Bologna, 16 aprile 2013 - ANCHE SE è entrato presto nell’azienda di famiglia, ha dovuto misurare la propria vocazione da imprenditore con un business da vero pioniere. Sì, perché la Dismeco di Claudio Tedeschi ritirava rifiuti elettrici ed elettronici, cioè televisori, lavatrici e lavastoviglie, già negli anni Settanta, allo scopo di riciclare i materiali di cui erano composti. Quasi un azzardo, in un’epoca in cui non esistevano normative al riguardo (sono arrivate solo nel 2005) e quel tipo di rifiuti era trattato come materiale ferroso. Da allora la Dismeco di strada ne ha fatta molta se adesso riesce a recuperare il 98 per cento di una lavatrice e ha esaltato la propria inclinazione verde costruendo addirittura un Borgo Ecologico.

Tedeschi, sotto certi aspetti siete un leader mondiale.
«Di sicuro siamo la prima azienda al mondo per capacità di recupero degli elettrodomestici, grazie a una linea produttiva ingegnerizzata che abbiamo prodotto noi».

Cosa si tira fuori da una lavatrice?
«Rame, alluminio, altri metalli, il vetro degli oblò. Siccome ne trattiamo seicento al giorno, abbiamo siglato un accordo con un’azienda di ceramica che usa il materiale per vetrificare le piastrelle».

Trovare un industriale così attento all’ambiente non è usuale.
«Questo tipo di sensibilità investe tutto il nostro processo produttivo. Anche perché i rifiuti elettronici contengono materiali pericolosi come metalli pesanti, ozono, polveri e vanno trattati in un regime di sicurezza».

Voi siete nati quasi in anticipo sul mercato. Ma nel 2005 è arrivata la legge per lo smaltimento dei cosiddetti Raee.
«Certo, e siamo stati sommersi di rifiuti che prima finivano dai rottamai. Abbiamo dovuto pensare a come ampliare lo stabilimento di fronte a un’esplosione di materiale disponibile. Abbiamo trovato i finanziamenti e tre anni fa è nato il progetto Borgo Ecologico».

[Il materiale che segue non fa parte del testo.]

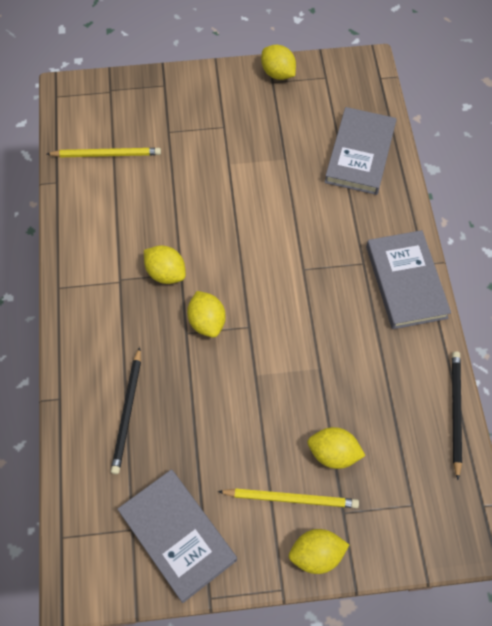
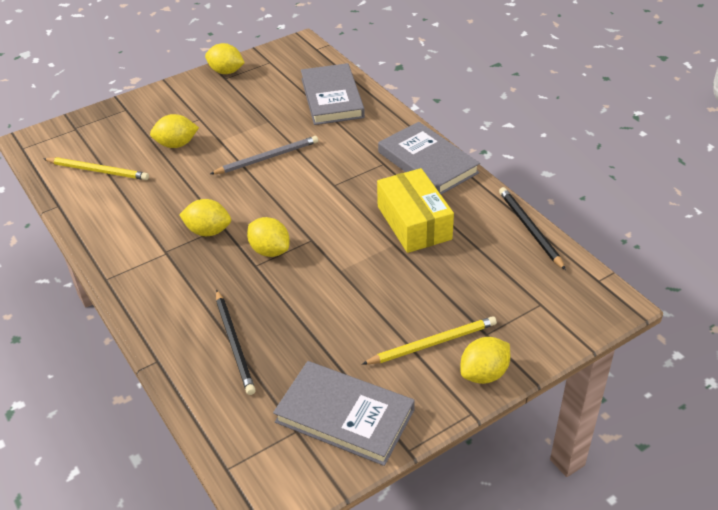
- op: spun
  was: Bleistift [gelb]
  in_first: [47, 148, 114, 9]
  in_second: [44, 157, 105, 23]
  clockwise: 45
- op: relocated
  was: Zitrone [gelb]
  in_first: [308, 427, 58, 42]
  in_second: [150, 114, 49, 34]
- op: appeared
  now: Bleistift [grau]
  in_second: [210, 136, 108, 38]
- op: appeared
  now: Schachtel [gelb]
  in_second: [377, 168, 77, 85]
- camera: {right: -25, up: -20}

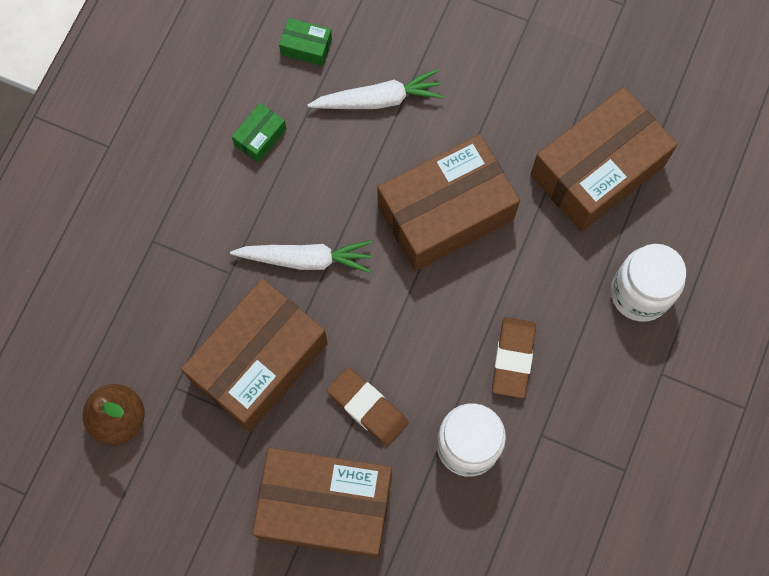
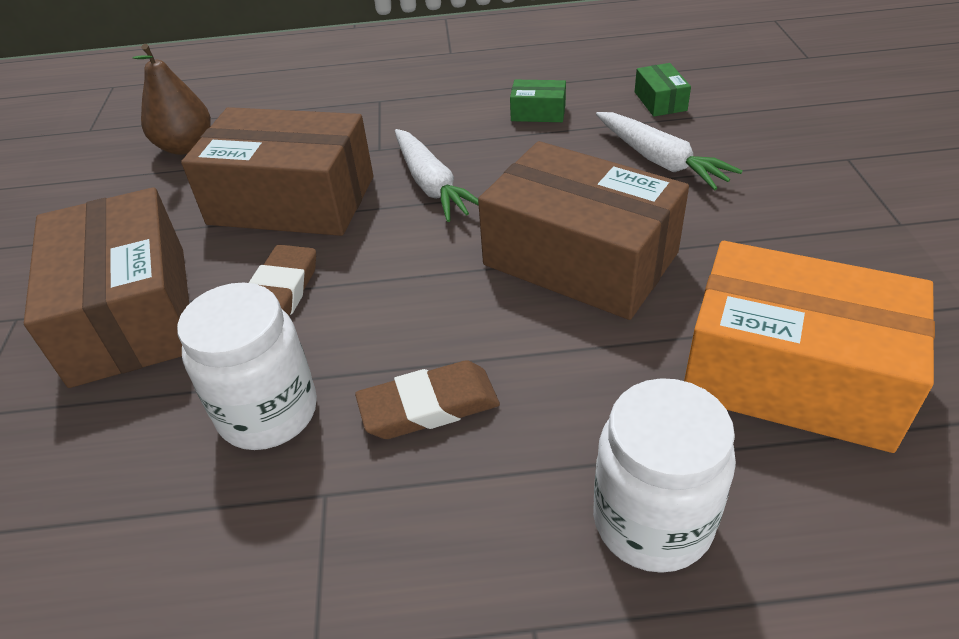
- op: colour
  was: Schachtel [braun]
  now: Schachtel [orange]
  in_first: [530, 87, 148, 145]
  in_second: [684, 241, 251, 212]
- camera: {right: 65, up: -30}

Spieghi cos’è, esattamente.
«Abbiamo acquisito l’area della ex cartiera Burgo, circa 42mila metri quadrati, e abbiamo eseguito un completo recupero dello stabilimento secondo i canoni di riqualificazione imposti dalla moderna archeologia industriale. In tutto, un investimento di 10 milioni di euro».

Ma non vi siete limitati a costruire un impianto modello.
«Diecimila metri quadrati sono destinati a un impianto fotovoltaico perché vogliamo il massimo dell’energia autoprodotta».

C’è anche un’area didattica?
«Sì, nell’area dell’ex Villa Rizzoli, che si è trasformata in un centro multifunzionale, in cui si potranno svolgere diverse attività, compresa quella per le scuole».

Perché portare gli studenti in un centro per lo smaltimento dei rifiuti?
«I bambini ci hanno dato grandi soddisfazioni. Quando gli mostriamo come si recupera il materiale di una lavatrice facciamo educazione civica. E loro sono estremamente sensibili alle dimostrazioni pratiche».

Lei sembra molto convinto del ruolo sociale dell’impresa.
«Abbiamo avviato un progetto per gestire due laboratori nelle carceri di Bologna e Ferrara. Perché il lavoro è connaturato all’essenza dell’uomo e il recupero della dignità personale parte da lì».